§ PROBLEM REQUIREMENTS
Every entry below must be retyped exactly, and the pictures must be left out.

§ STORED DATA
################

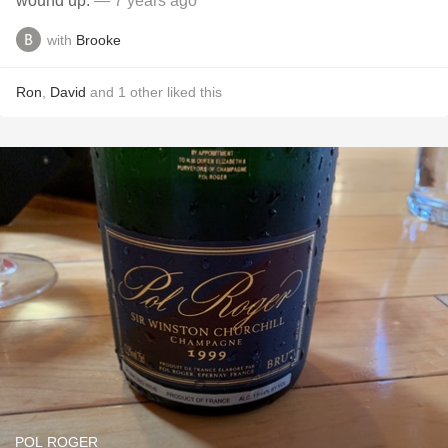
wound up.
— 7 years ago
with
Brooke
Ron
,
David
and
1
other
liked this
POL ROGER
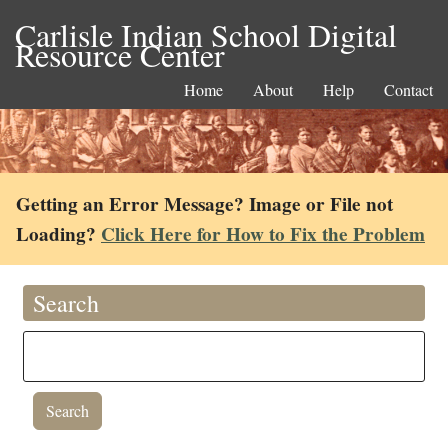
Carlisle Indian School Digital
Resource Center
Home
About
Help
Contact
Getting an Error Message? Image or File not
Loading?
Click Here for How to Fix the Problem
Search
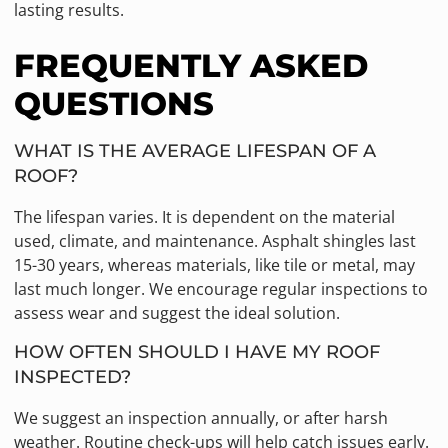
lasting results.
FREQUENTLY ASKED
QUESTIONS
WHAT IS THE AVERAGE LIFESPAN OF A
ROOF?
The lifespan varies. It is dependent on the material
used, climate, and maintenance. Asphalt shingles last
15-30 years, whereas materials, like tile or metal, may
last much longer. We encourage regular inspections to
assess wear and suggest the ideal solution.
HOW OFTEN SHOULD I HAVE MY ROOF
INSPECTED?
We suggest an inspection annually, or after harsh
weather. Routine check-ups will help catch issues early.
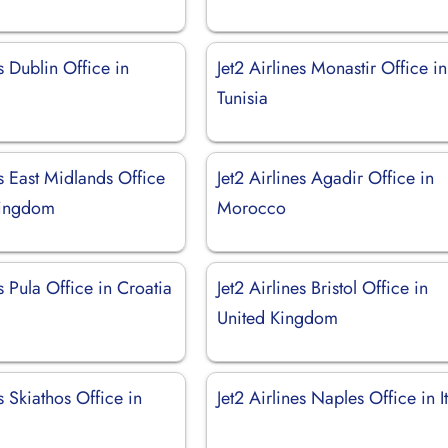
es Dublin Office in
Jet2 Airlines Monastir Office in
Tunisia
es East Midlands Office
Jet2 Airlines Agadir Office in
Kingdom
Morocco
es Pula Office in Croatia
Jet2 Airlines Bristol Office in
United Kingdom
es Skiathos Office in
Jet2 Airlines Naples Office in I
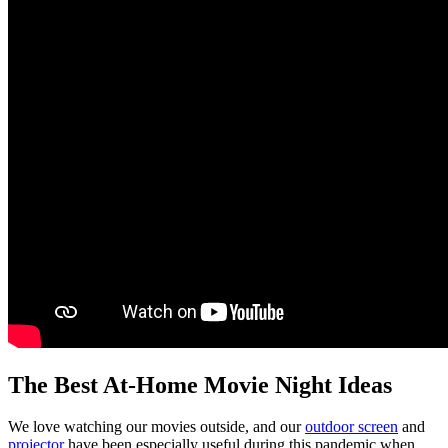
The Best At-Home Movie Night Ideas
We love watching our movies outside, and our
outdoor screen
and
projector
have been especially useful during this pandemic when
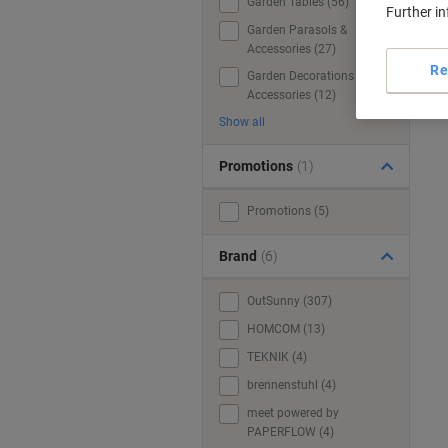
Garden Tables (56)
Further i
Garden Parasols &
Accessories (27)
Re
Garden Decorations &
Accessories (12)
Show all
Promotions
(1)
Promotions (5)
Brand
(6)
OutSunny (307)
HOMCOM (13)
TEKNIK (4)
brennenstuhl (4)
meet powered by
PAPERFLOW (4)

################

§ SOLVED EXERCISE
wound up.
— 7 years ago
with
Brooke
Ron
,
David
and
1
other
liked this
POL ROGER
Carlisle Indian School Digital
Resource Center
Home
About
Help
Contact
Getting an Error Message? Image or File not
Loading?
Click Here for How to Fix the Problem
Search
lasting results.
FREQUENTLY ASKED
QUESTIONS
WHAT IS THE AVERAGE LIFESPAN OF A
ROOF?
The lifespan varies. It is dependent on the material
used, climate, and maintenance. Asphalt shingles last
15-30 years, whereas materials, like tile or metal, may
last much longer. We encourage regular inspections to
assess wear and suggest the ideal solution.
HOW OFTEN SHOULD I HAVE MY ROOF
INSPECTED?
We suggest an inspection annually, or after harsh
weather. Routine check-ups will help catch issues early.
es Dublin Office in
Jet2 Airlines Monastir Office in
Tunisia
es East Midlands Office
Jet2 Airlines Agadir Office in
Kingdom
Morocco
es Pula Office in Croatia
Jet2 Airlines Bristol Office in
United Kingdom
es Skiathos Office in
Jet2 Airlines Naples Office in I
The Best At-Home Movie Night Ideas
We love watching our movies outside, and our
outdoor screen
and
projector
have been especially useful during this pandemic when
Garden Tables (56)
Further i
Garden Parasols &
Accessories (27)
Re
Garden Decorations &
Accessories (12)
Show all
Promotions
(1)
Promotions (5)
Brand
(6)
OutSunny (307)
HOMCOM (13)
TEKNIK (4)
brennenstuhl (4)
meet powered by
PAPERFLOW (4)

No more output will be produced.